AUS MADRID REINER WANDLER

„Liebe Bürger: Wir haben ein Statut“, rief der Präsident der katalanischen Autonomieregierung, der Sozialist Pasqual Maragall, am Sonntagabend in die Fernsehkameras. Das Ergebnis der Volksabstimmung über ein neues Autonomiestatut, das Katalonien mehr wirtschaftliche und politische Rechte als bisher zugesteht, war ganz in seinem Sinne ausgefallen. 73,9 Prozent sprachen sich für mehr Sonderrechte für die Region im spanischen Nordwesten rund um Barcelona aus. 20,8 Prozent stimmten mit Nein, der Rest gab eine ungültige Stimme oder einen leeren Umschlag ab.

„Ein runder und durch nichts anzufechtender Sieg“, jubelte Maragall. Sein in Madrid regierender Parteifreund, der spanische Regierungschef José Luis Rodríguez Zapatero, stimmte ein: „Breiteste Unterstützung“ machte auch er aus. Ein perfekter Wahlabend, wäre da nicht ein Schönheitsfehler: Nur 49,4 Prozent der 5,2 Millionen Wahlberechtigten hatten den Weg zur Urne gefunden. Noch nie in der Geschichte der spanischen Demokratie hatten – mit Ausnahme des Referendums über die EU-Verfassung – in Katalonien so wenige Bürger abgestimmt.

„Hätten wir anderswo in Europa gewählt, wäre das Ergebnis nicht akzeptiert worden, denn die Beteiligung liegt unter 55 Prozent“, erklärte der Vorsitzende der Republikanischen Linken Kataloniens (ERC) Josep Lluis Carod-Rovira noch am Wahlabend mit Blick auf Montenegro. Seine Partei hatte zum „No“ gerufen. „Katalonien verdient mehr“, war der Slogan der nach Unabhängigkeit strebenden Partei.

Aus den Reihen der konservativen Opposition, der Partido Popular (PP), kamen noch herbere Töne. Die niedrige Beteiligung sei „eine persönliche Niederlage“ von Regierungschef Zapatero, erklärte der PP-Vorsitzende Mariano Rajoy.

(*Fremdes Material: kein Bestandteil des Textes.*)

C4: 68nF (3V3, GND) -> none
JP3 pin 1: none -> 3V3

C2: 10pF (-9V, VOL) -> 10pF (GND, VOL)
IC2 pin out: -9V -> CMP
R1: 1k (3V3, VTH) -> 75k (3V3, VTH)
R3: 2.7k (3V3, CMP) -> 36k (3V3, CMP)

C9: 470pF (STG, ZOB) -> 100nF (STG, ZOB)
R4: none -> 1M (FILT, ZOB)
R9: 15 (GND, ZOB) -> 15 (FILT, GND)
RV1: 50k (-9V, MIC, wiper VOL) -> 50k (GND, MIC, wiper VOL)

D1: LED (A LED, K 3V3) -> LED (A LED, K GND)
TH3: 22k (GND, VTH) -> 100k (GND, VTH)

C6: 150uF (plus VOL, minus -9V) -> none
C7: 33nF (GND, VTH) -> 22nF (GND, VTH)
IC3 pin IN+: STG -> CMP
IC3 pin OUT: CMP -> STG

Auf den Zensus hochgerechnet habe nur ein Drittel der Wahlberechtigten dem neuen Statut zugestimmt. Der Rest blieb entweder aus Desinteresse zu Hause oder stimmte mit Nein. Die Konservativen hatten gegen das Statut Wahlkampf gemacht. Sie fürchteten um die Einheit Spaniens, denn im neuen Statut wird Katalonien ausdrücklich als Nation definiert. Die PP kündigte gestern an, gegen einzelne Punkte des Statuts vors Verfassungsgericht zu ziehen.

Mit dem neuen Statut können die Katalanen künftig mehr Steuern als bisher selbst bestimmen. Auch die Justiz wird von der Zentralregierung unabhängiger. In vielen Bereichen wird Katalonien künftig nur noch bilaterale Beziehungen zu Madrid unterhalten und nicht mehr den Gesetzen unterstehen, die im gesamtspanischen Parlament verabschiedet werden.